Hello, this is a test of the Apple Text to Speech capability. Some of the voices sound better than others. Apple has given control over speaking speed as well. The weather is sunny and cool. How did this sound?
Pauses
Right away I found it wasn’t quite perfect. Sentences are run together with nary a pause. This can be mitigated to some extent by using “…” at the end of each sentence. The preceding paragraph can be re-written as follows and between sentence pauses are evident which makes it much easier to listen and follow:
Hello, this is a test of the Apple Text to Speech capability... Some of the voices sound better than others... Apple has given control over speaking speed as well... The weather is sunny and cool... How did this sound?
But there is still a problem with long pauses between paragraphs. Any amount of whitespace can be added between paragraphs but it is ignored by the parser. If you insert “…” on a blank line it will speak “horizontal eclipses”. Likewise for “,” (comma) and “-” (dash). The secret to pausing lies in the parsers ability to process embedded speech API commands inline with the text. In this case you want to use the silence command. To place a pause you add “[[slnc x]]” where x is the number of milliseconds to pause. For a 2 second pause you would add “[[slnc 2000]]”. To add a 3.5 second pause between paragraphs in the preceding text, it would now look like this:
Hello, this is a test of the Apple Text to Speech capability... Some of the voices sound better than others... Apple has given control over speaking speed as well... [[slnc 3500]] The weather is sunny and cool... How did this sound?

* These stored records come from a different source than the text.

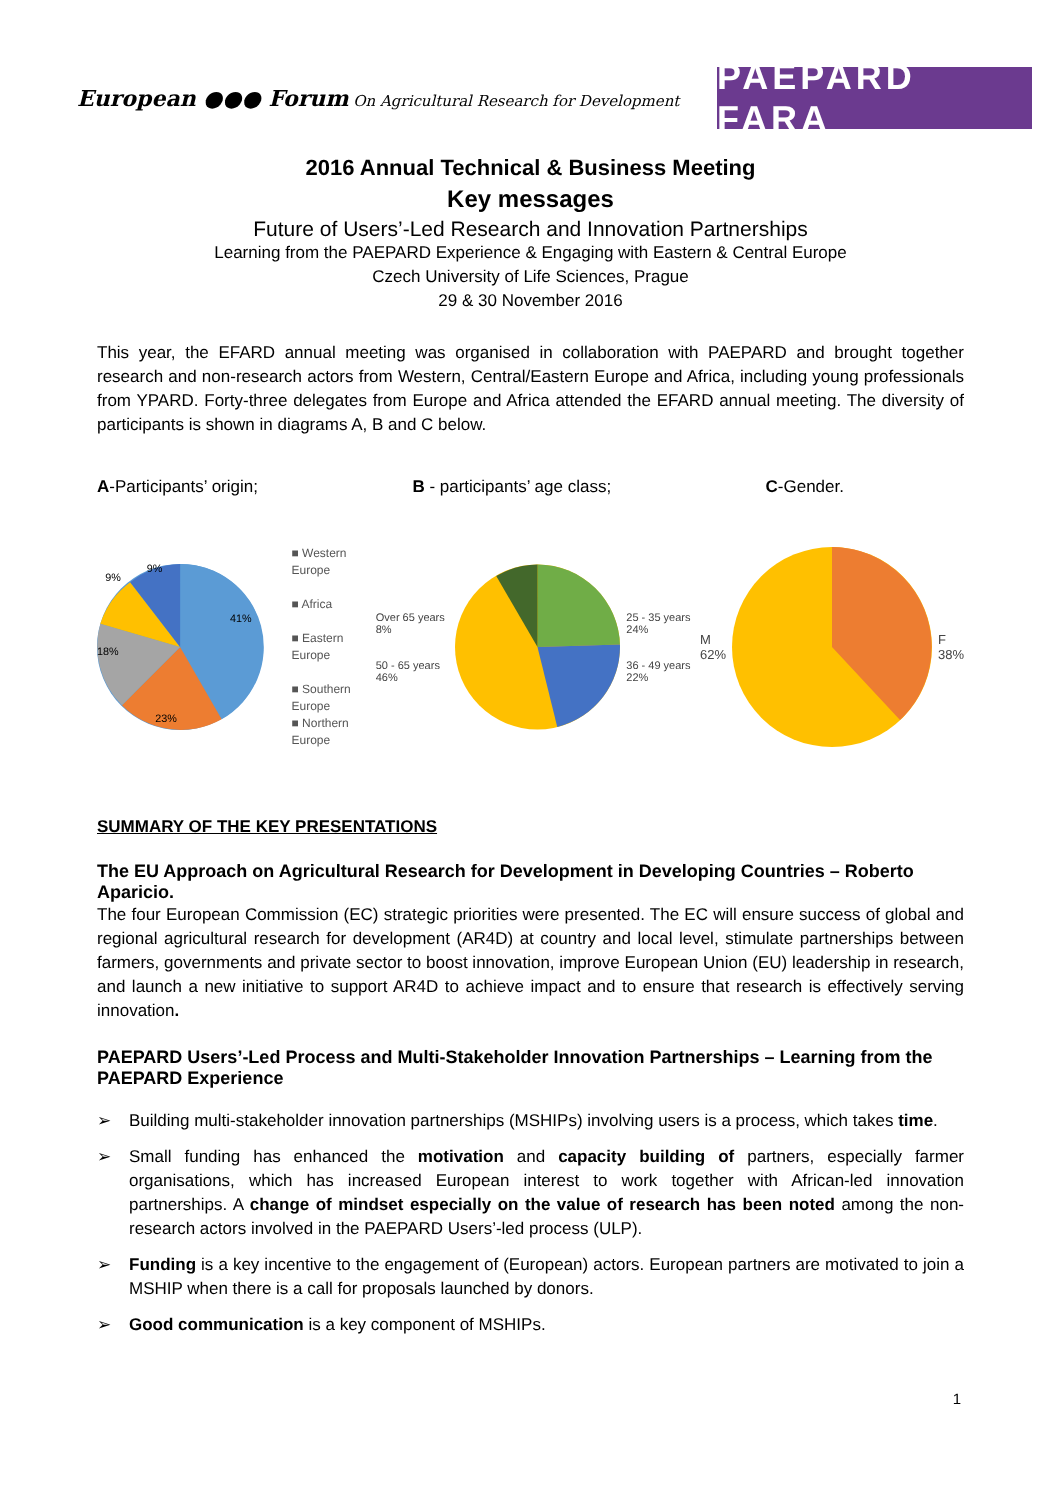European ●●● Forum On Agricultural Research for Development
PAEPARD FARA
2016 Annual Technical & Business Meeting
Key messages
Future of Users’-Led Research and Innovation Partnerships
Learning from the PAEPARD Experience & Engaging with Eastern & Central Europe
Czech University of Life Sciences, Prague
29 & 30 November 2016
This year, the EFARD annual meeting was organised in collaboration with PAEPARD and brought together research and non-research actors from Western, Central/Eastern Europe and Africa, including young professionals from YPARD. Forty-three delegates from Europe and Africa attended the EFARD annual meeting. The diversity of participants is shown in diagrams A, B and C below.
A-Participants’ origin; B - participants’ age class; C-Gender.
41%
23%
18%
9%
9%
■ Western Europe
■ Africa
■ Eastern Europe
■ Southern Europe
■ Northern Europe
Over 65 years 8%
50 - 65 years 46%
25 - 35 years 24%
36 - 49 years 22%
M
62%
F
38%
SUMMARY OF THE KEY PRESENTATIONS
The EU Approach on Agricultural Research for Development in Developing Countries – Roberto Aparicio.
The four European Commission (EC) strategic priorities were presented. The EC will ensure success of global and regional agricultural research for development (AR4D) at country and local level, stimulate partnerships between farmers, governments and private sector to boost innovation, improve European Union (EU) leadership in research, and launch a new initiative to support AR4D to achieve impact and to ensure that research is effectively serving innovation.
PAEPARD Users’-Led Process and Multi-Stakeholder Innovation Partnerships – Learning from the PAEPARD Experience
➢ Building multi-stakeholder innovation partnerships (MSHIPs) involving users is a process, which takes time.
➢ Small funding has enhanced the motivation and capacity building of partners, especially farmer organisations, which has increased European interest to work together with African-led innovation partnerships. A change of mindset especially on the value of research has been noted among the non-research actors involved in the PAEPARD Users’-led process (ULP).
➢ Funding is a key incentive to the engagement of (European) actors. European partners are motivated to join a MSHIP when there is a call for proposals launched by donors.
➢ Good communication is a key component of MSHIPs.
1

Now its much easier to follow.
Numbers
Sometimes you may want it to speak each digit of a number individually rather than speaking the numbers value. Let’s say you have the number “5551234” and want it read as “five five five one two three four” instead of “5 million five hundred fifty one thousand two hundred thirty four”. To tell the parser you want the number read literally insert “[[nmbr LTRL]]” before the number. To return to the normal parsing method add “[[nmbr NORM]]”.
[[nmbr LTRL]] 5551234 [[slnc 2000]] [[nmbr NORM]] 5551234
Emphasis
Maybe you want to really stress a particular word like “do NOT try this at home!”. Simply capitalizing has no impact. Have a listen:
Do NOT try this at home!
You can tell the parser to speak particular words with more emphasis by using the emphasis command “[[emph +]]”. Turn it off after the word with “[[emph -]]”.
Do [[emph +]] NOT [[emph -]] try this at home!
Others
You can also the context interpretation which helps when a word has two different pronunciations depending on context, example: coordinates as in a map location, and coordinates as in coordinating an event. You can also change the pitch, speed, and volume, among others.
Here is a link to the Apple Speech Synthesizer API for customizing the output: https://developer.apple.com/library/mac/documentation/UserExperience/Conceptual/SpeechSynthesisProgrammingGuide/FineTuning/FineTuning.html
Pingback: S1E16 Atari Timewise | Inverse ATASCII
Thanks a million for this, I’ve been trying to insert longer pauses between TTS sentences for ages and finally know how.
Yeah, thanks for this little discussion. Very useful.
Adding to the thanks here – being able to add pauses and emphasis has been incredibly helpful. Thanks so much for sharing this!